Designed by CO Architects, the facility resembles a luxury resort. Spanning 740,000 square feet, the new Palomar Medical Center was designed to provide a healing environment. The architect took inputs from physicians, staff and district leaders.

A Green wavy roof has been incorporated in the design. The 1.5-acre green roof on top of the surgical suites floor reduces heat reflectance and absorption inside the building. The roof garden was designed to mimic the surrounding hillside landscape and features large skylights and solar tubes that direct natural light into diagnostic and treatment areas below. Accessible outdoor terraces are featured on every floor that will bring patients and staff closer to nature.

The new hospital has been designed to adapt to future technologies and innovations.

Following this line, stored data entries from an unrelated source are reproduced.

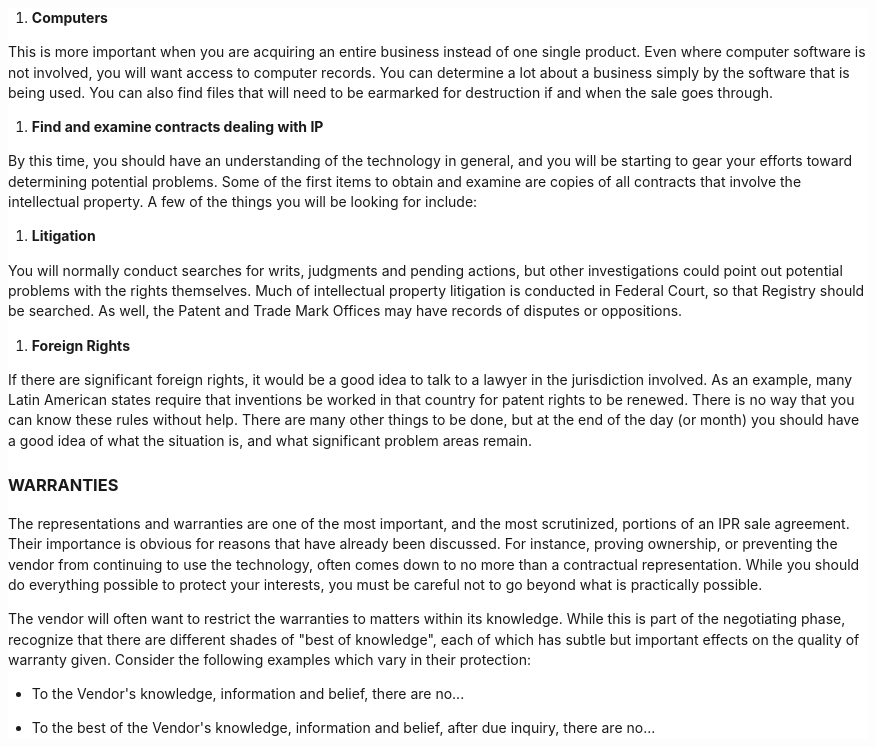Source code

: 1.  **Computers**

This is more important when you are acquiring an entire business instead
of one single product. Even where computer software is not involved, you
will want access to computer records. You can determine a lot about a
business simply by the software that is being used. You can also find
files that will need to be earmarked for destruction if and when the
sale goes through.

1.  **Find and examine contracts dealing with IP**

By this time, you should have an understanding of the technology in
general, and you will be starting to gear your efforts toward
determining potential problems. Some of the first items to obtain and
examine are copies of all contracts that involve the intellectual
property. A few of the things you will be looking for include:

1.  **Litigation**

You will normally conduct searches for writs, judgments and pending
actions, but other investigations could point out potential problems
with the rights themselves. Much of intellectual property litigation is
conducted in Federal Court, so that Registry should be searched. As
well, the Patent and Trade Mark Offices may have records of disputes or
oppositions.

1.  **Foreign Rights**

If there are significant foreign rights, it would be a good idea to talk
to a lawyer in the jurisdiction involved. As an example, many Latin
American states require that inventions be worked in that country for
patent rights to be renewed. There is no way that you can know these
rules without help. There are many other things to be done, but at the
end of the day (or month) you should have a good idea of what the
situation is, and what significant problem areas remain.

### WARRANTIES

The representations and warranties are one of the most important, and
the most scrutinized, portions of an IPR sale agreement. Their
importance is obvious for reasons that have already been discussed. For
instance, proving ownership, or preventing the vendor from continuing to
use the technology, often comes down to no more than a contractual
representation. While you should do everything possible to protect your
interests, you must be careful not to go beyond what is practically
possible.

The vendor will often want to restrict the warranties to matters within
its knowledge. While this is part of the negotiating phase, recognize
that there are different shades of \"best of knowledge\", each of which
has subtle but important effects on the quality of warranty given.
Consider the following examples which vary in their protection:

-   To the Vendor's knowledge, information and belief, there are no\...

-   To the best of the Vendor's knowledge, information and belief, after
    due inquiry, there are no\...
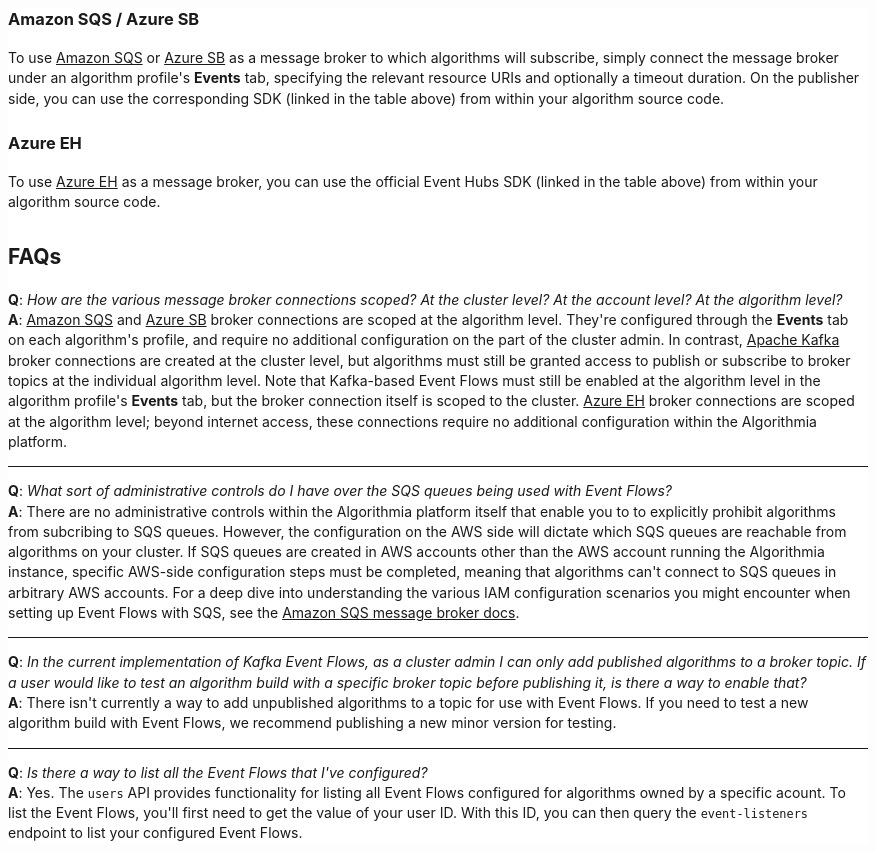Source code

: ### Amazon SQS / Azure SB

To use [Amazon SQS](/event-flows/amazon-sqs/) or [Azure SB](/event-flows/azure-sb/) as a message broker to which algorithms will subscribe, simply connect the message broker under an algorithm profile's **Events** tab, specifying the relevant resource URIs and optionally a timeout duration. On the publisher side, you can use the corresponding SDK (linked in the table above) from within your algorithm source code.

### Azure EH

To use [Azure EH](/event-flows/azure-eh/) as a message broker, you can use the official Event Hubs SDK (linked in the table above) from within your algorithm source code.

## FAQs

**Q**: <em>How are the various message broker connections scoped? At the cluster level? At the account level? At the algorithm level?</em><br/>
**A**: [Amazon SQS](/event-flows/amazon-sqs/) and [Azure SB](/event-flows/azure-sb/) broker connections are scoped at the algorithm level. They're configured through the **Events** tab on each algorithm's profile, and require no additional configuration on the part of the cluster admin. In contrast, [Apache Kafka](/event-flows/apache-kafka) broker connections are created at the cluster level, but algorithms must still be granted access to publish or subscribe to broker topics at the individual algorithm level. Note that Kafka-based Event Flows must still be enabled at the algorithm level in the algorithm profile's **Events** tab, but the broker connection itself is scoped to the cluster. [Azure EH](/event-flows/azure-eh/) broker connections are scoped at the algorithm level; beyond internet access, these connections require no additional configuration within the Algorithmia platform.

---

**Q**: <em>What sort of administrative controls do I have over the SQS queues being used with Event Flows?</em><br/>
**A**: There are no administrative controls within the Algorithmia platform itself that enable you to to explicitly prohibit algorithms from subcribing to SQS queues. However, the configuration on the AWS side will dictate which SQS queues are reachable from algorithms on your cluster. If SQS queues are created in AWS accounts other than the AWS account running the Algorithmia instance, specific AWS-side configuration steps must be completed, meaning that algorithms can't connect to SQS queues in arbitrary AWS accounts. For a deep dive into understanding the various IAM configuration scenarios you might encounter when setting up Event Flows with SQS, see the [Amazon SQS message broker docs](/event-flows/amazon-sqs#scenarios).

---

**Q**: <em>In the current implementation of Kafka Event Flows, as a cluster admin I can only add published algorithms to a broker topic. If a user would like to test an algorithm build with a specific broker topic before publishing it, is there a way to enable that?</em><br/>
**A**: There isn't currently a way to add unpublished algorithms to a topic for use with Event Flows. If you need to test a new algorithm build with Event Flows, we recommend publishing a new minor version for testing.

---

**Q**: <em>Is there a way to list all the Event Flows that I've configured?</em><br/>
**A**: Yes. The `users` API provides functionality for listing all Event Flows configured for algorithms owned by a specific acount. To list the Event Flows, you'll first need to get the value of your user ID. With this ID, you can then query the `event-listeners` endpoint to list your configured Event Flows.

The advanced surgery and procedures department will house 11 operating rooms and four interventional radiology/cardiac catheterization suites. The floor was designed to allow the creation of larger or smaller operating rooms in the future.

The new Trauma Center and Emergency Department at the hospital will feature larger than average treatment rooms and is equipped with state-of-the-art imaging and specialized clinical equipment, making it one of the most advanced emergency/trauma floors in the US. A dedicated trauma elevator is featured that will deliver patients from the rooftop heliport to the operating room within seconds. The two trauma suites can be expanded for multiple trauma patients. The Emergency Department will have 48 treatment rooms, which is 15 more than currently available at the downtown hospital. In addition, there are six critical care treatment rooms and one orthopedic treatment room.

All private patient rooms have designed with utmost flexibility. Spanning 320 square feet, each patient room is divided into a staff zone, patient zone and hygiene zone. Centralised nursing stations have been replaced with distributed nursing or “alcove” workstations outside of every patient room. This enables quicker care.

Each workstation is wired as a communications hub for maintaining electronic medical records, which will be accessible to physicians and staff through a secure wireless network, providing current and complete information about each patient. It has been designed to function even in the event of a power loss or natural disaster.

The 56-acre campus will expand in phases.